Repeat exactly, and nothing more, the lines from the one that includes "ring dip: (232, 152)" through the final line of the entries; skip the pictures.

RECORDS SHOWN: Begin

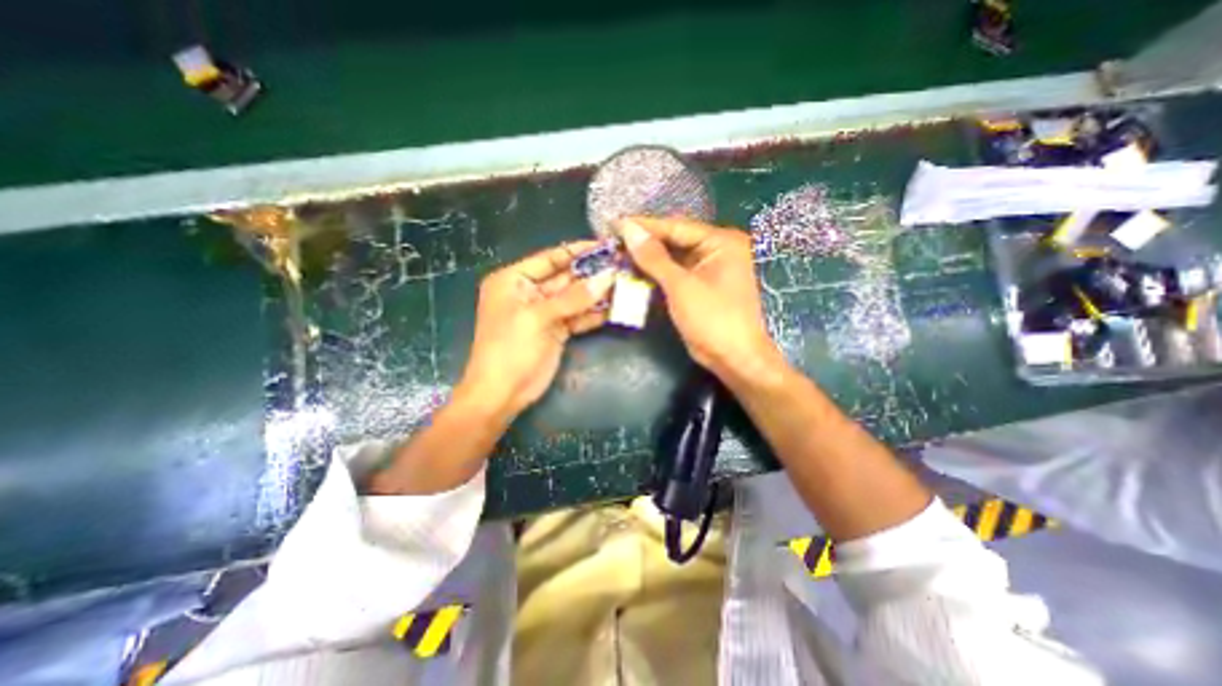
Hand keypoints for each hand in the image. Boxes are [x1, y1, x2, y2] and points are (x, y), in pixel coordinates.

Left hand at [458, 243, 616, 421]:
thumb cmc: (510, 349)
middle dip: (593, 273)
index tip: (606, 245)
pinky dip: (594, 314)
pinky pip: (578, 317)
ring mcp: (545, 313)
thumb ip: (573, 298)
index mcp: (514, 280)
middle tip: (623, 266)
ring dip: (597, 293)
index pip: (550, 258)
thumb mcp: (538, 318)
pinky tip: (616, 308)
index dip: (577, 251)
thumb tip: (607, 277)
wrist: (502, 394)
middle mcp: (530, 292)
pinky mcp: (557, 330)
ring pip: (575, 298)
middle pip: (566, 277)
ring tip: (625, 284)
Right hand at [622, 217, 781, 378]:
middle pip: (674, 241)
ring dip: (647, 261)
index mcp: (720, 242)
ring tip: (617, 256)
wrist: (733, 358)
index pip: (676, 227)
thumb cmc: (713, 319)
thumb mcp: (681, 286)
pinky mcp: (699, 286)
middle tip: (613, 241)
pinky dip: (655, 276)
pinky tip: (633, 274)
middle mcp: (716, 250)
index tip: (615, 223)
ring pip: (672, 258)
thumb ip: (654, 257)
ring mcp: (708, 269)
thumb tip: (628, 229)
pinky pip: (674, 274)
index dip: (644, 226)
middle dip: (644, 244)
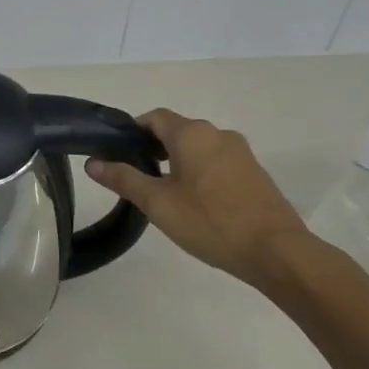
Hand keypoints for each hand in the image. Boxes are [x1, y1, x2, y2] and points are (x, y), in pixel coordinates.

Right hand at [85, 109, 306, 288]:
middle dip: (154, 148)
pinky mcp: (255, 173)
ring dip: (178, 162)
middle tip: (136, 178)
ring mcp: (241, 153)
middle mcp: (218, 134)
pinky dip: (200, 173)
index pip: (154, 117)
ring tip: (164, 193)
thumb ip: (124, 179)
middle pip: (177, 131)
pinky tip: (195, 203)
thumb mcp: (157, 203)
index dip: (133, 130)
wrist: (276, 251)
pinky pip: (218, 163)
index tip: (118, 153)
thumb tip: (92, 162)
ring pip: (199, 148)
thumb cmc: (210, 222)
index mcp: (192, 134)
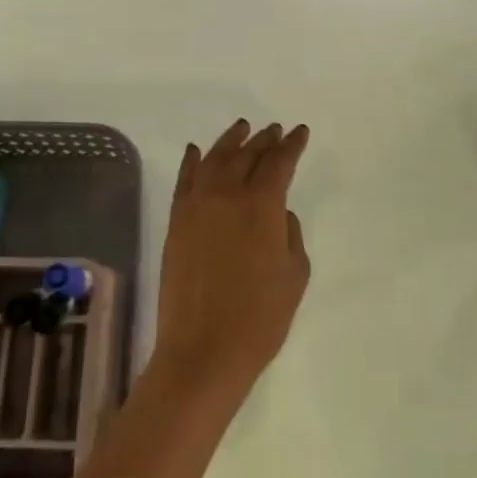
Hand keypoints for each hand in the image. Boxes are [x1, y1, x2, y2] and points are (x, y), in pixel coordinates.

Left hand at [150, 119, 311, 401]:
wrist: (204, 350)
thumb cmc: (261, 317)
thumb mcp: (295, 274)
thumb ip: (290, 234)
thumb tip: (278, 214)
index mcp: (262, 205)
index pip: (279, 162)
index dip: (292, 145)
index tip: (300, 132)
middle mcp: (227, 195)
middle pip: (246, 155)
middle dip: (264, 140)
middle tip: (274, 129)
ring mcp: (196, 207)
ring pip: (214, 160)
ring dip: (230, 141)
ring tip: (242, 128)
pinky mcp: (176, 223)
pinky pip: (184, 181)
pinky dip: (192, 162)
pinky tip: (196, 151)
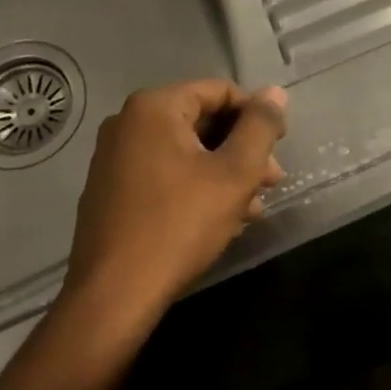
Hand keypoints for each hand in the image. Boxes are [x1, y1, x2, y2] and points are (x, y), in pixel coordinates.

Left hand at [61, 80, 287, 323]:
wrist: (113, 297)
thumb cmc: (179, 225)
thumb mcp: (235, 173)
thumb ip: (260, 127)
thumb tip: (275, 93)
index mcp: (154, 107)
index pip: (220, 92)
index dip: (256, 116)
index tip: (279, 148)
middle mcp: (127, 123)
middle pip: (202, 121)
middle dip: (242, 149)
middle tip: (272, 181)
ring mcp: (113, 158)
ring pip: (186, 151)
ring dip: (224, 172)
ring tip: (253, 207)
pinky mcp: (110, 191)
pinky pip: (164, 173)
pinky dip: (195, 187)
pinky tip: (221, 219)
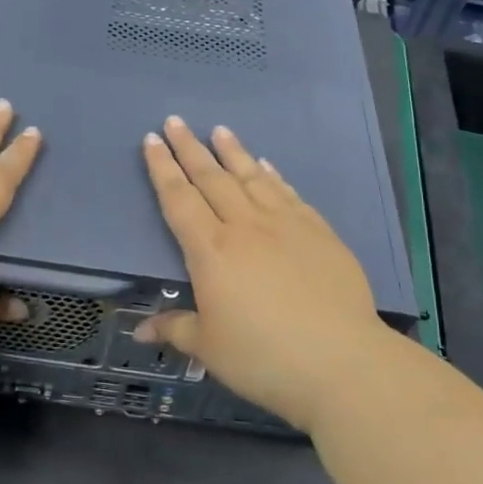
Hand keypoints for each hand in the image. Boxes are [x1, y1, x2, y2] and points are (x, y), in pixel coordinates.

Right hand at [138, 116, 394, 432]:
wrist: (342, 362)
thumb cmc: (264, 357)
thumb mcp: (209, 349)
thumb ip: (175, 329)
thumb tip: (140, 330)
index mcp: (212, 252)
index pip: (179, 200)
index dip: (162, 169)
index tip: (152, 141)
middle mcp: (246, 227)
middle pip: (212, 178)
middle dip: (190, 148)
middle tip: (175, 121)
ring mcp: (286, 225)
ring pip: (252, 178)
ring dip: (232, 152)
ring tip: (219, 130)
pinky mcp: (319, 233)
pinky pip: (288, 194)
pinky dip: (273, 176)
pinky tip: (266, 166)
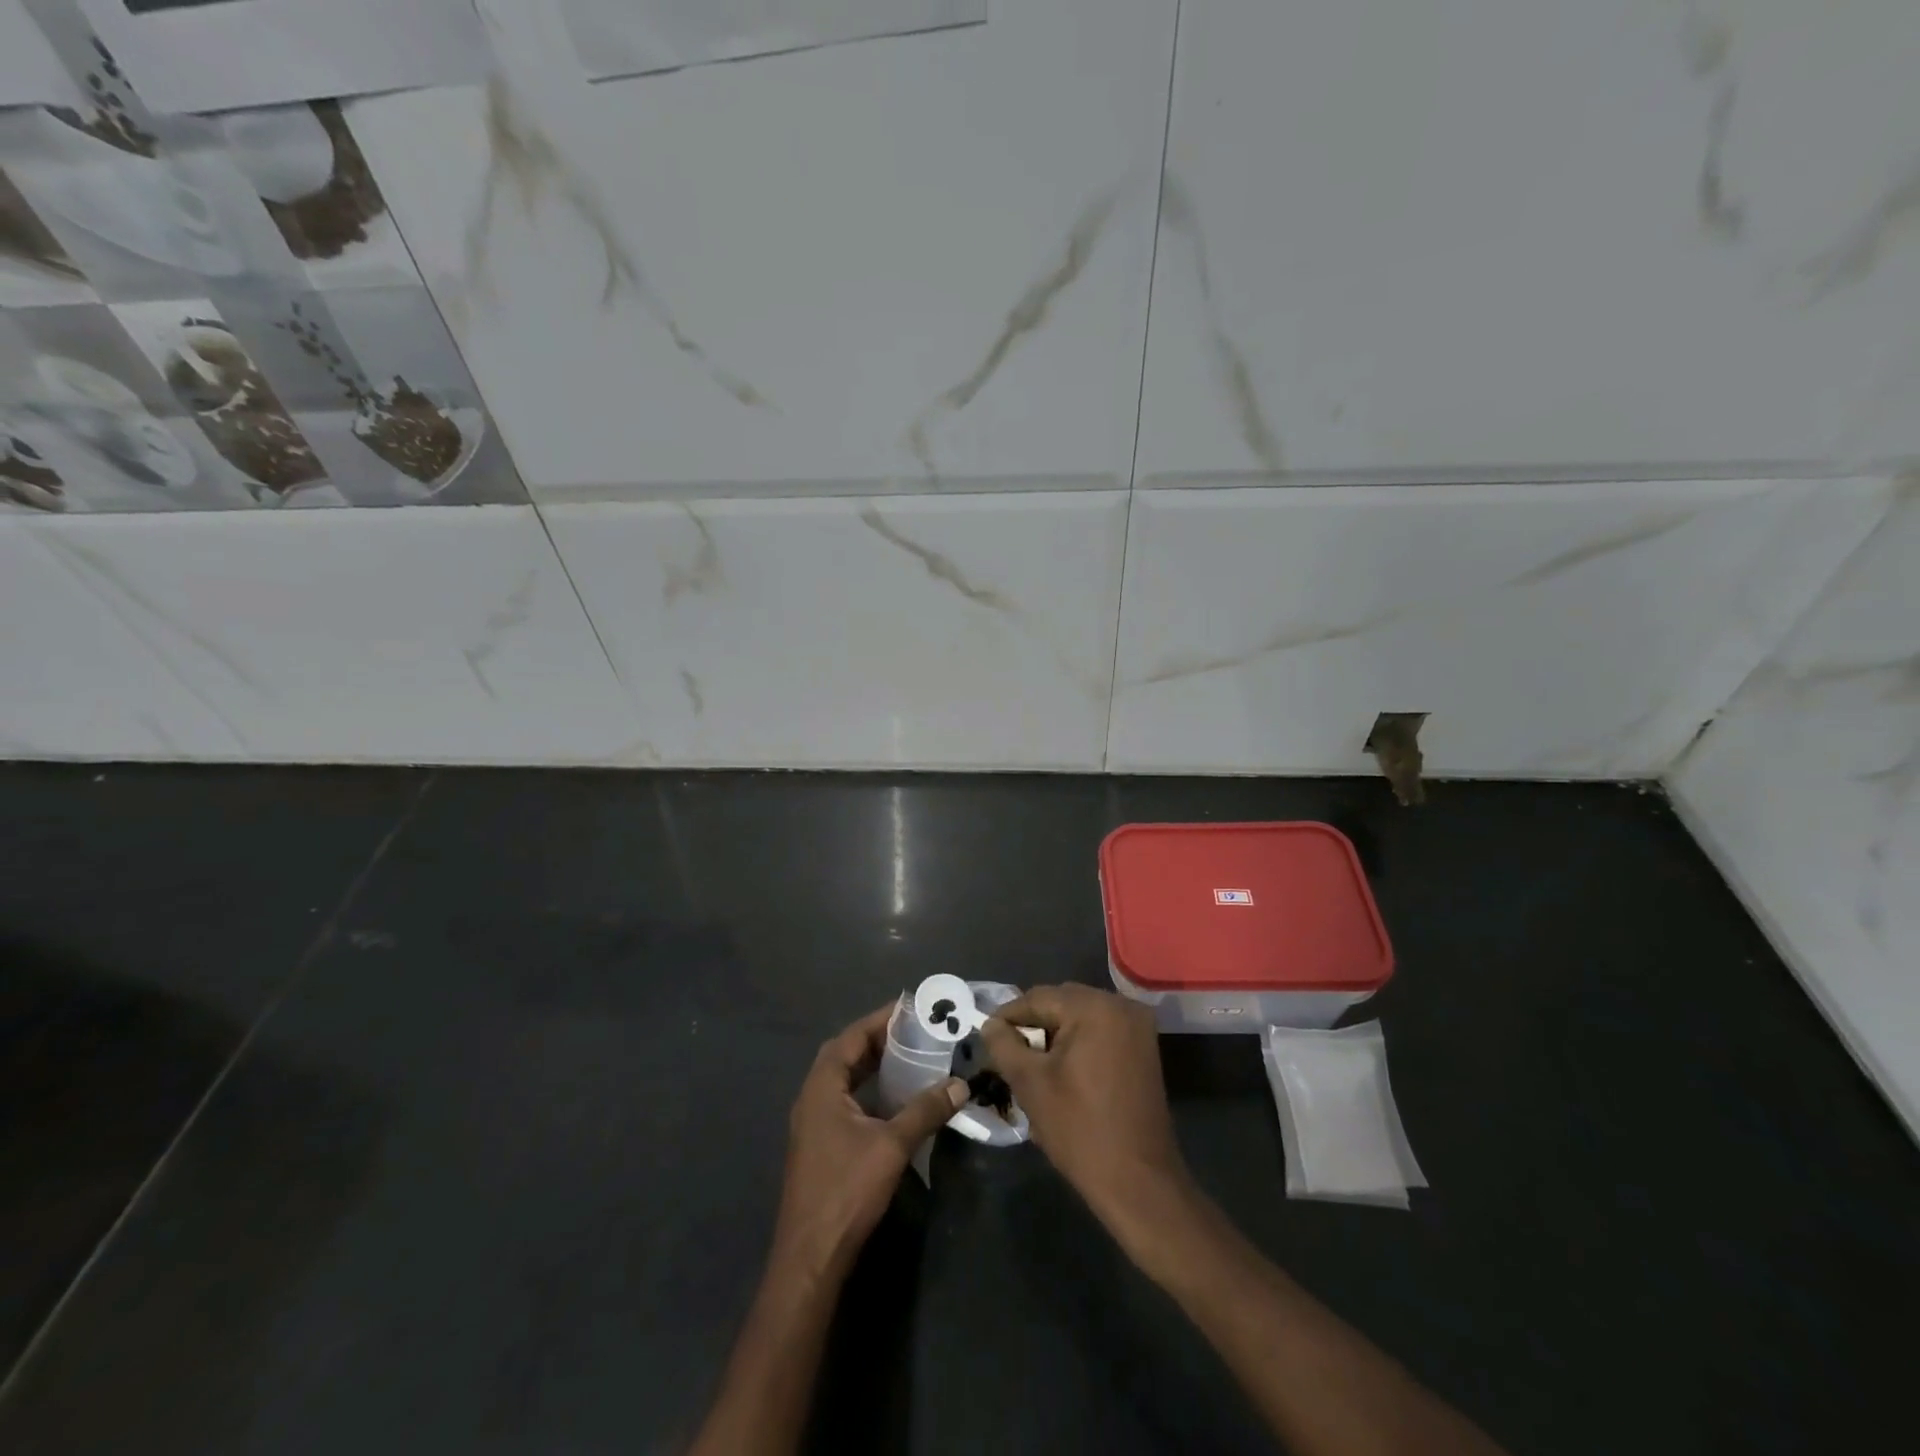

RECORDS SHOWN: End

_OUTPUT OF THE TASK_
ring dip: (232, 152)
ring tip: (219, 130)
pinky mcp: (319, 233)
pinky pip: (288, 194)
pinky dip: (273, 176)
pinky tip: (266, 166)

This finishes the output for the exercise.